An exciting book, a complex puzzle, or even a work file: we all have moments when time seems to disappear and the hours fly by. This state is often called the “zone” or “deep focus” in which you can find yourself. It's something committed researcher Dolly Seeberger herself is also aware of. During her childhood, she particularly enjoyed activities that required her full attention. “That's when I felt most satisfied,” she recalls, “when I was in the area.” “Hours have passed, but they felt like minutes.”

Therefore, I decided to work with a multidisciplinary team of Georgia Tech To investigate what is happening in our brain at these moments. Because although deep concentration is very useful for working effectively, researchers do not know exactly how this phenomenon arises. “Your brain is always dynamic. Nothing is simply on or off,” Seeberger explains. “How do we achieve deep focus, and why are some people able to hold their attention better than others? Is this something that can be trained? If so, can we help people improve their performance?

Tapping with a metronome
To find out, scientists used functional magnetic resonance imaging to examine brain activity during moments of deep concentration and during periods when they are more likely to wander. To measure participants' attention span during these tasks, participants had to tap a metronome while sitting in an fMRI scanner. By looking at how evenly participants clicked, the team was able to determine how focused the participants were. Several variations in rhythm indicated that the participant was less focused, while subtle tapping indicated that the participant was in a deep, trance-like state of concentration.

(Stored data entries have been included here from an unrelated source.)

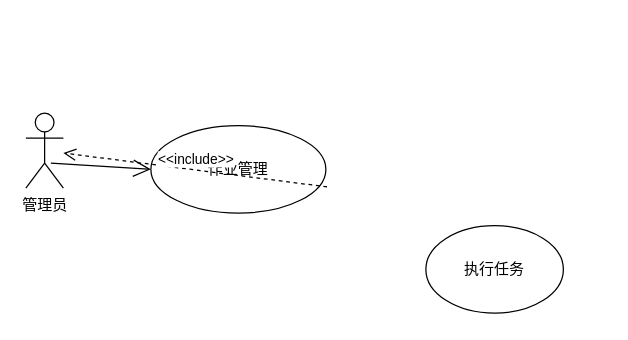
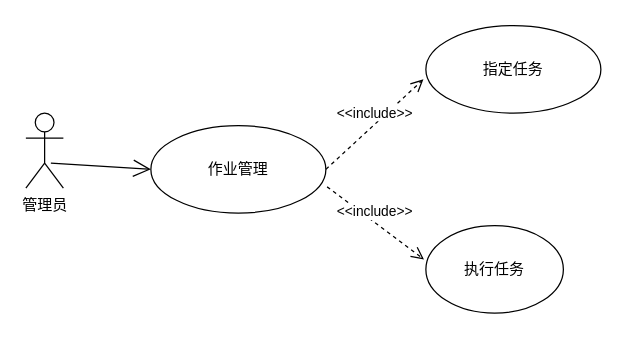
  <mxCell id="0" />
  <mxCell id="1" parent="0" />
  <mxCell id="2" value="管理员" style="shape=umlActor;verticalLabelPosition=bottom;verticalAlign=top;html=1;outlineConnect=0;" vertex="1" parent="1"><mxGeometry x="20" y="90" width="30" height="60" as="geometry" /></mxCell>
  <mxCell id="3" value="作业管理" style="ellipse;whiteSpace=wrap;html=1;" vertex="1" parent="1"><mxGeometry x="120" y="100" width="140" height="70" as="geometry" /></mxCell>
+ <mxCell id="4" value="指定任务" style="ellipse;whiteSpace=wrap;html=1;" vertex="1" parent="1"><mxGeometry x="340" y="20" width="140" height="70" as="geometry" /></mxCell>
  <mxCell id="5" value="执行任务" style="ellipse;whiteSpace=wrap;html=1;" vertex="1" parent="1"><mxGeometry x="340" y="180" width="110" height="70" as="geometry" /></mxCell>
  <mxCell id="6" value="" style="endArrow=open;endFill=1;endSize=12;html=1;rounded=0;entryX=0;entryY=0.5;entryDx=0;entryDy=0;" edge="1" parent="1" target="3"><mxGeometry width="160" relative="1" as="geometry"><mxPoint x="40" y="130" as="sourcePoint" /><mxPoint x="300" y="250" as="targetPoint" /></mxGeometry></mxCell>
- <mxCell id="7" value="&amp;lt;&amp;lt;include&amp;gt;&amp;gt;" style="html=1;verticalAlign=bottom;endArrow=open;dashed=1;endSize=8;elbow=vertical;rounded=0;exitX=1.007;exitY=0.7;exitDx=0;exitDy=0;exitPerimeter=0;" edge="1" parent="1" source="3" target="2"><mxGeometry relative="1" as="geometry"><mxPoint x="260" y="250" as="sourcePoint" /><mxPoint x="180" y="250" as="targetPoint" /></mxGeometry></mxCell>
+ <mxCell id="7" value="&amp;lt;&amp;lt;include&amp;gt;&amp;gt;" style="html=1;verticalAlign=bottom;endArrow=open;dashed=1;endSize=8;elbow=vertical;rounded=0;entryX=-0.014;entryY=0.386;entryDx=0;entryDy=0;entryPerimeter=0;exitX=1.007;exitY=0.7;exitDx=0;exitDy=0;exitPerimeter=0;" edge="1" parent="1" source="3" target="5"><mxGeometry relative="1" as="geometry"><mxPoint x="260" y="250" as="sourcePoint" /><mxPoint x="180" y="250" as="targetPoint" /></mxGeometry></mxCell>
+ <mxCell id="8" value="&amp;lt;&amp;lt;include&amp;gt;&amp;gt;" style="html=1;verticalAlign=bottom;endArrow=open;dashed=1;endSize=8;elbow=vertical;rounded=0;entryX=-0.014;entryY=0.614;entryDx=0;entryDy=0;entryPerimeter=0;exitX=1;exitY=0.5;exitDx=0;exitDy=0;" edge="1" parent="1" source="3" target="4"><mxGeometry relative="1" as="geometry"><mxPoint x="260" y="250" as="sourcePoint" /><mxPoint x="180" y="250" as="targetPoint" /></mxGeometry></mxCell>
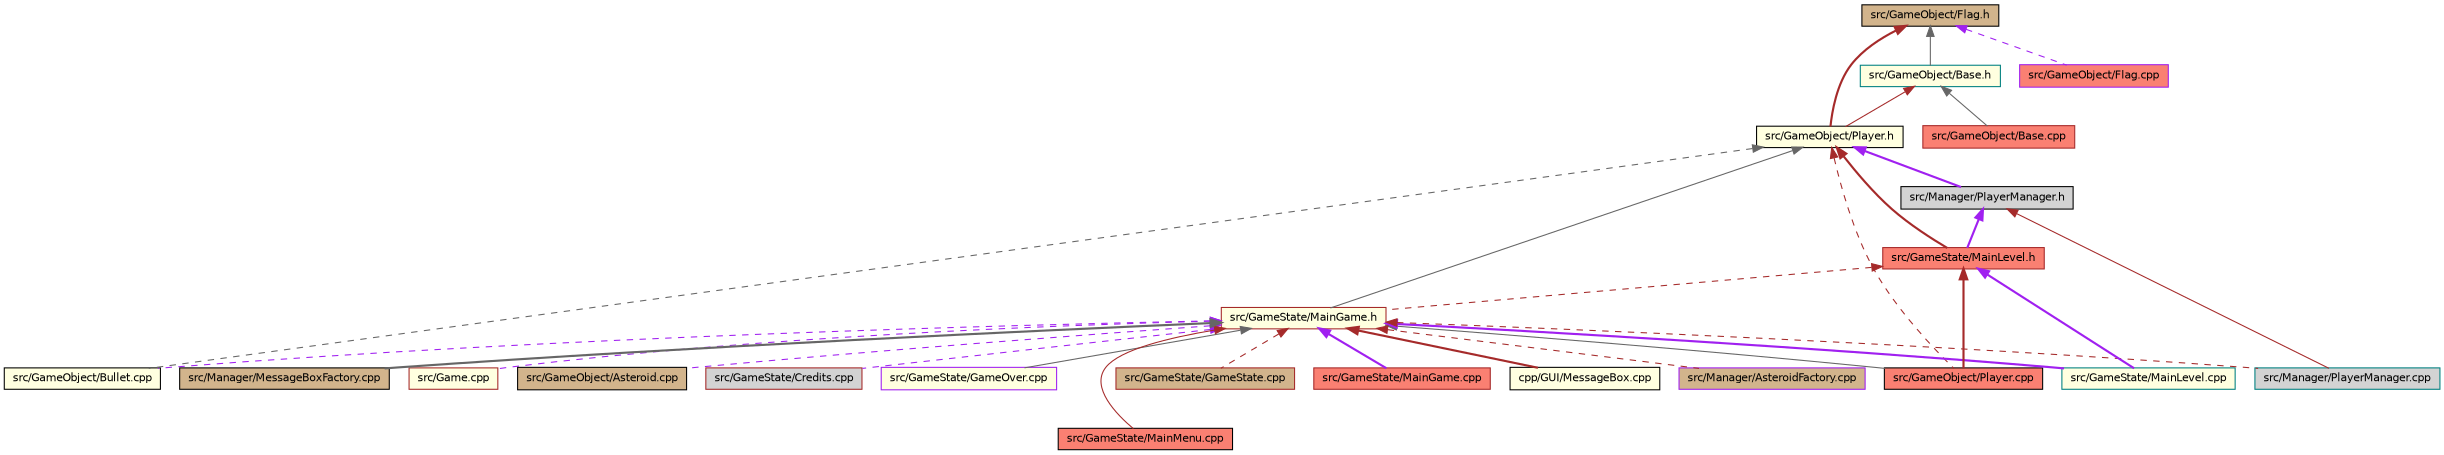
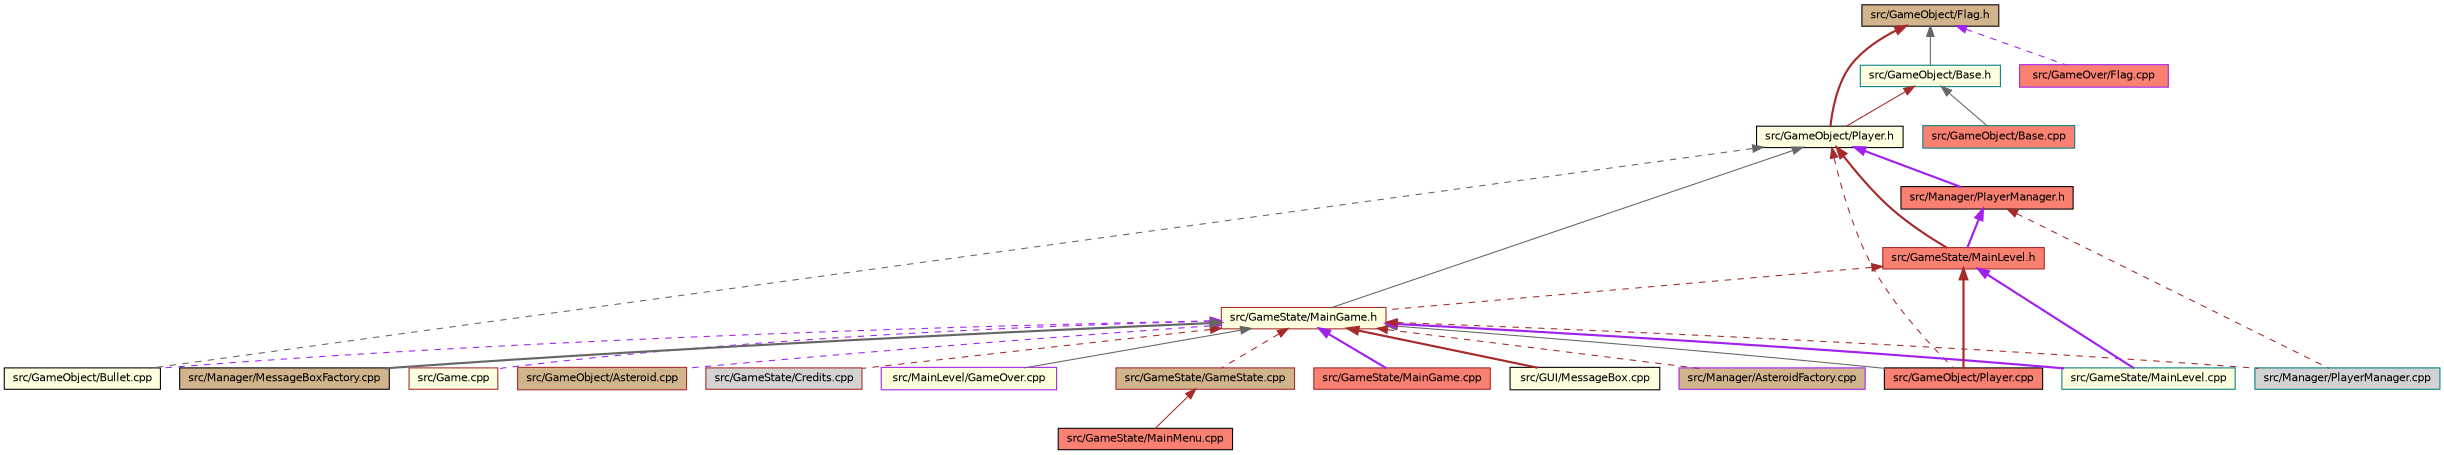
  digraph {
    node [color=black fillcolor=lightyellow fontname=Helvetica fontsize=10 shape=record style=filled]
    edge [color=brown dir=back fontname=Helvetica fontsize=10 labelfontname=Helvetica labelfontsize=10 style=dashed]
    n1 [fillcolor=tan fontcolor=black height=0.2 label="src/GameObject/Flag.h" width=0.4]
    n2 [height=0.2 label="src/GameObject/Player.h" width=0.4]
    n3 [color=teal height=0.2 label="src/GameObject/Base.h" width=0.4]
-   n4 [color=purple fillcolor=salmon height=0.2 label="src/GameObject/Flag.cpp" width=0.4]
+   n4 [color=purple fillcolor=salmon height=0.2 label="src/GameOver/Flag.cpp" width=0.4]
    n5 [color=brown height=0.2 label="src/GameState/MainGame.h" width=0.4]
    n6 [height=0.2 label="src/GameObject/Bullet.cpp" width=0.4]
    n7 [fillcolor=salmon height=0.2 label="src/GameObject/Player.cpp" width=0.4]
-   n8 [fillcolor=lightgrey height=0.2 label="src/Manager/PlayerManager.h" width=0.4]
+   n8 [fillcolor=salmon height=0.2 label="src/Manager/PlayerManager.h" width=0.4]
    n9 [color=brown fillcolor=salmon height=0.2 label="src/GameState/MainLevel.h" width=0.4]
-   n10 [color=brown fillcolor=salmon height=0.2 label="src/GameObject/Base.cpp" width=0.4]
+   n10 [color=teal fillcolor=salmon height=0.2 label="src/GameObject/Base.cpp" width=0.4]
    n11 [color=brown height=0.2 label="src/Game.cpp" width=0.4]
-   n12 [fillcolor=tan height=0.2 label="src/GameObject/Asteroid.cpp" width=0.4]
+   n12 [color=brown fillcolor=tan height=0.2 label="src/GameObject/Asteroid.cpp" width=0.4]
    n13 [color=brown fillcolor=lightgrey height=0.2 label="src/GameState/Credits.cpp" width=0.4]
-   n14 [color=purple height=0.2 label="src/GameState/GameOver.cpp" width=0.4]
+   n14 [color=purple height=0.2 label="src/MainLevel/GameOver.cpp" width=0.4]
    n15 [color=brown fillcolor=tan height=0.2 label="src/GameState/GameState.cpp" width=0.4]
    n16 [color=brown fillcolor=salmon height=0.2 label="src/GameState/MainGame.cpp" width=0.4]
    n17 [color=teal height=0.2 label="src/GameState/MainLevel.cpp" width=0.4]
    n18 [fillcolor=salmon height=0.2 label="src/GameState/MainMenu.cpp" width=0.4]
-   n19 [height=0.2 label="cpp/GUI/MessageBox.cpp" width=0.4]
+   n19 [height=0.2 label="src/GUI/MessageBox.cpp" width=0.4]
    n20 [color=purple fillcolor=tan height=0.2 label="src/Manager/AsteroidFactory.cpp" width=0.4]
    n21 [fillcolor=tan height=0.2 label="src/Manager/MessageBoxFactory.cpp" width=0.4]
    n22 [color=teal fillcolor=lightgrey height=0.2 label="src/Manager/PlayerManager.cpp" width=0.4]
    n1 -> n2 [style=bold]
    n1 -> n3 [color=gray40 style=solid]
    n1 -> n4 [color=purple]
    n2 -> n5 [color=gray40 style=solid]
    n2 -> n6 [color=gray40]
    n2 -> n7
    n2 -> n8 [color=purple style=bold]
    n2 -> n9 [style=bold]
    n3 -> n2 [style=solid]
    n3 -> n10 [color=gray40 style=solid]
    n5 -> n6 [color=purple]
    n5 -> n7 [color=gray40 style=solid]
    n5 -> n11 [color=purple]
    n5 -> n12 [color=purple]
-   n5 -> n13 [color=purple]
+   n5 -> n13
    n5 -> n14 [color=gray40 style=solid]
    n5 -> n15
    n5 -> n16 [color=purple style=bold]
    n5 -> n17 [color=purple style=bold]
-   n5 -> n18 [style=solid]
+   n15 -> n18 [style=solid]
    n5 -> n19 [style=bold]
    n5 -> n20
    n5 -> n21 [color=gray40 style=bold]
    n5 -> n22
    n8 -> n9 [color=purple style=bold]
-   n8 -> n22 [style=solid]
+   n8 -> n22
    n9 -> n5
    n9 -> n7 [style=bold]
    n9 -> n17 [color=purple style=bold]
  }
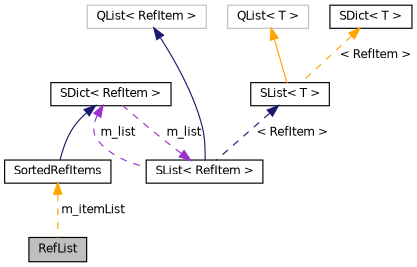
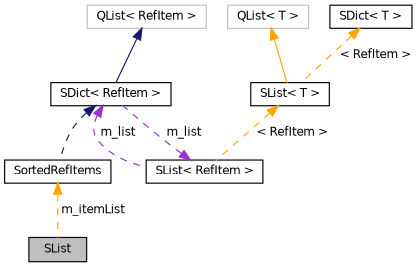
  digraph {
    node [color=black fillcolor=white fontname=Helvetica fontsize=10 shape=record style=filled]
    edge [color=orange dir=back fontname=Helvetica fontsize=10 labelfontname=Helvetica labelfontsize=10 style=dashed]
-   n1 [fillcolor=grey75 fontcolor=black height=0.2 label=RefList width=0.4]
+   n1 [fillcolor=grey75 fontcolor=black height=0.2 label=SList width=0.4]
    n2 [height=0.2 label=SortedRefItems width=0.4]
    n3 [height=0.2 label="SDict\< RefItem \>" width=0.4]
    n4 [height=0.2 label="SList\< RefItem \>" width=0.4]
    n5 [color=grey75 height=0.2 label="QList\< RefItem \>" width=0.4]
    n6 [height=0.2 label="SList\< T \>" width=0.4]
    n7 [color=grey75 height=0.2 label="QList\< T \>" width=0.4]
    n8 [height=0.2 label="SDict\< T \>" width=0.4]
    n2 -> n1 [label=" m_itemList"]
-   n3 -> n2 [color=midnightblue style=solid]
+   n3 -> n2 [color=midnightblue]
    n3 -> n4 [color=darkorchid3 label=" m_list"]
    n4 -> n3 [color=darkorchid3 label=" m_list"]
-   n5 -> n4 [color=midnightblue style=solid]
-   n6 -> n4 [color=midnightblue label=" \< RefItem \>"]
+   n5 -> n3 [color=midnightblue style=solid]
+   n6 -> n4 [label=" \< RefItem \>"]
    n7 -> n6 [style=solid]
    n8 -> n6 [label=" \< RefItem \>"]
  }
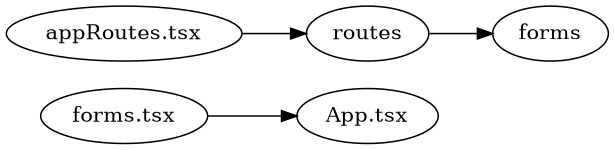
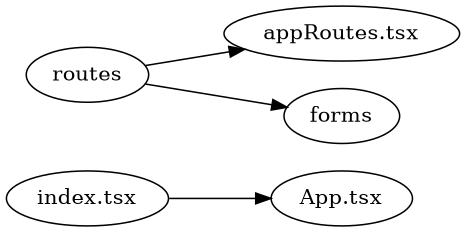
  digraph {
    rankdir=LR
-   "index.tsx" [label="forms.tsx"]
+   "index.tsx"
    "App.tsx"
    "appRoutes.tsx"
    routes
    forms
    "index.tsx" -> "App.tsx"
-   "appRoutes.tsx" -> routes
+   routes -> "appRoutes.tsx"
    routes -> forms
  }
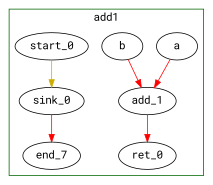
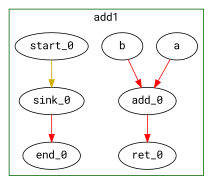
  digraph {
    fontname="Roboto Mono"
    splines=spline
    node [bbID=1 fontname="Roboto Mono" in="in1:32" out="out1:32" type=Entry]
    edge [color=red fontname="Roboto Mono" from=out1 to=in1]
    a
-   add_0 [II=1 delay=1.693 in="in1:32 in2:32 " latency=0 op=add_op out="out1:32 " type=Operator label=add_1]
+   add_0 [II=1 delay=1.693 in="in1:32 in2:32 " latency=0 op=add_op out="out1:32 " type=Operator]
    b
    ret_0 [II=1 delay=0.000 in="in1:32 " latency=0 op=ret_op out="out1:32 " type=Operator]
-   end_0 [bbID=0 in="in1:32 " type=Exit label=end_7]
+   end_0 [bbID=0 in="in1:32 " type=Exit]
    start_0 [control=true in="in1:0" out="out1:0"]
    sink_0 [bbID=0 in="in1:0" type=Sink out=""]
    subgraph cluster_1 {
      color=darkgreen
      label=add1
      a
      add_0
      b
      ret_0
      end_0
      start_0
      sink_0
    }
    a -> add_0
    add_0 -> ret_0
    b -> add_0 [to=in2]
    start_0 -> sink_0 [color=gold3]
    sink_0 -> end_0
  }
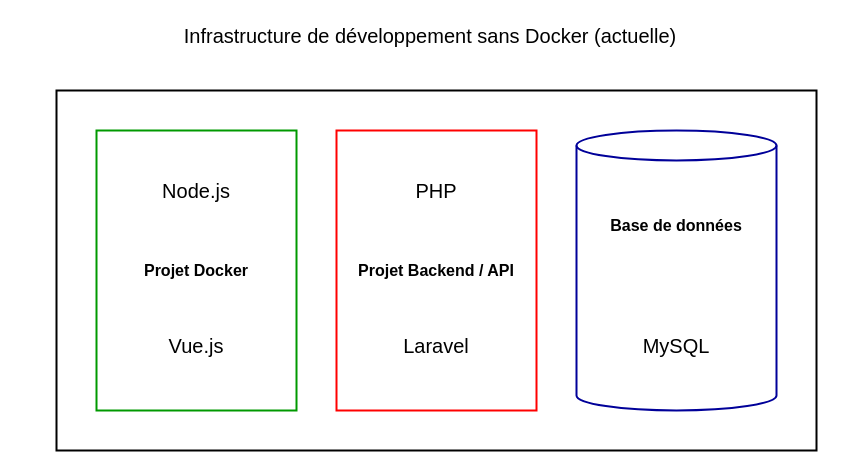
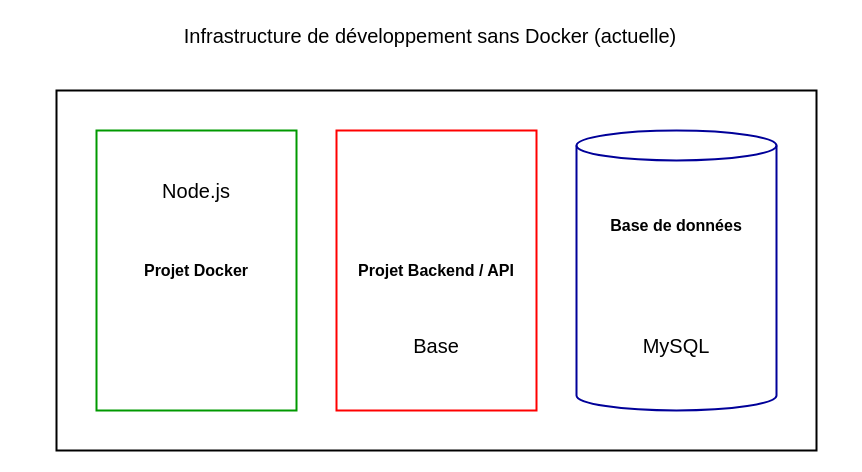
  <mxCell id="0" />
  <mxCell id="1" parent="0" />
  <mxCell id="2" value="Infrastructure de développement sans Docker (actuelle)" style="text;html=1;strokeColor=none;fillColor=none;align=center;verticalAlign=middle;whiteSpace=wrap;rounded=0;fontSize=20;fontStyle=0" parent="1" vertex="1"><mxGeometry x="20" width="820" height="30" as="geometry" y="20" /></mxCell>
  <mxCell id="3" value="" style="rounded=0;whiteSpace=wrap;html=1;fillColor=none;strokeWidth=2;" parent="1" vertex="1"><mxGeometry x="56" y="90" width="760" height="360" as="geometry" /></mxCell>
  <mxCell id="4" value="&lt;font style=&quot;font-size: 16px;&quot;&gt;Projet Docker&lt;/font&gt;" style="rounded=0;whiteSpace=wrap;html=1;strokeWidth=2;fillColor=none;fontSize=16;strokeColor=#009900;fontStyle=1" parent="1" vertex="1"><mxGeometry x="96" y="130" width="200" height="280" as="geometry" /></mxCell>
  <mxCell id="5" value="Projet Backend / API" style="rounded=0;whiteSpace=wrap;html=1;strokeWidth=2;fillColor=none;fontSize=16;strokeColor=#FF0000;fontStyle=1" parent="1" vertex="1"><mxGeometry x="336" y="130" width="200" height="280" as="geometry" /></mxCell>
  <mxCell id="6" value="" style="shape=cylinder3;whiteSpace=wrap;html=1;boundedLbl=1;backgroundOutline=1;size=15;strokeWidth=2;fillColor=none;fontSize=14;strokeColor=#000099;" parent="1" vertex="1"><mxGeometry x="576" y="130" width="200" height="280" as="geometry" /></mxCell>
  <mxCell id="7" value="Base de données" style="text;html=1;strokeColor=none;fillColor=none;align=center;verticalAlign=middle;whiteSpace=wrap;rounded=0;fontSize=16;fontStyle=1" parent="1" vertex="1"><mxGeometry x="576" y="210" width="200" height="30" as="geometry" /></mxCell>
  <mxCell id="8" value="Node.js" style="text;html=1;strokeColor=none;fillColor=none;align=center;verticalAlign=middle;whiteSpace=wrap;rounded=0;fontSize=20;" vertex="1" parent="1"><mxGeometry x="96" y="175" width="200" height="30" as="geometry" /></mxCell>
- <mxCell id="9" value="Vue.js" style="text;html=1;strokeColor=none;fillColor=none;align=center;verticalAlign=middle;whiteSpace=wrap;rounded=0;fontSize=20;" vertex="1" parent="1"><mxGeometry x="96" y="330" width="200" height="30" as="geometry" /></mxCell>
- <mxCell id="10" value="PHP" style="text;html=1;strokeColor=none;fillColor=none;align=center;verticalAlign=middle;whiteSpace=wrap;rounded=0;fontSize=20;" vertex="1" parent="1"><mxGeometry x="336" y="175" width="200" height="30" as="geometry" /></mxCell>
- <mxCell id="11" value="Laravel" style="text;html=1;strokeColor=none;fillColor=none;align=center;verticalAlign=middle;whiteSpace=wrap;rounded=0;fontSize=20;" vertex="1" parent="1"><mxGeometry x="336" y="330" width="200" height="30" as="geometry" /></mxCell>
+ <mxCell id="11" value="Base" style="text;html=1;strokeColor=none;fillColor=none;align=center;verticalAlign=middle;whiteSpace=wrap;rounded=0;fontSize=20;" vertex="1" parent="1"><mxGeometry x="336" y="330" width="200" height="30" as="geometry" /></mxCell>
  <mxCell id="12" value="MySQL" style="text;html=1;strokeColor=none;fillColor=none;align=center;verticalAlign=middle;whiteSpace=wrap;rounded=0;fontSize=20;" vertex="1" parent="1"><mxGeometry x="576" y="330" width="200" height="30" as="geometry" /></mxCell>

“Deep focus” vs. “hyper focus”
Although engaging in “hyperfocus” has many similarities to the experience of deep focus, there are a number of differences. First, hyperfocus occurs mainly in people with ADHD. When someone with ADHD is in this state, they not only have no sense of time, but they also have no sense of their surroundings. When you are in a state of deep concentration, you are also in your own world, but you are not so focused on a task that you no longer notice where you are and who you are.

Brain waves
At the same time, the team measured the participants' brain waves. Specifically, low-frequency brain waves. “For a long time, brainwave studies have focused on faster, more transient frequencies,” Seeberger says. “Understanding the value of the information you can get from these very low-frequency waves is relatively new. But it is precisely these low-frequency fluctuations that may play a key role in regulating higher cognition, such as sustained attention. Fluctuations in these brain waves occur in cycles It's about 20 seconds long and varies between individuals and situations, so it's not always easy to spot differences, says co-author Eric Schumacher.

Brain networks
By studying these cycles, the team was able to establish links between fluctuations in brain waves and changes in attention. In particular, the fronto-parietal control network (which becomes active when someone is focusing on a task) and the default mode network (which is active during rest and meditation) played an important role in this. “If someone is out region “If located, these two networks synchronize and are at low frequency,” Seeberger explains. “If someone is in region If located, these networks will be effectively de-synchronized.

The results suggest that 20-second patterns can help predict whether a person will maintain their attention or not. Researchers hope that this vision will contribute to increased insight into our inner world. In the future, this could provide new ways to improve our attention and focus.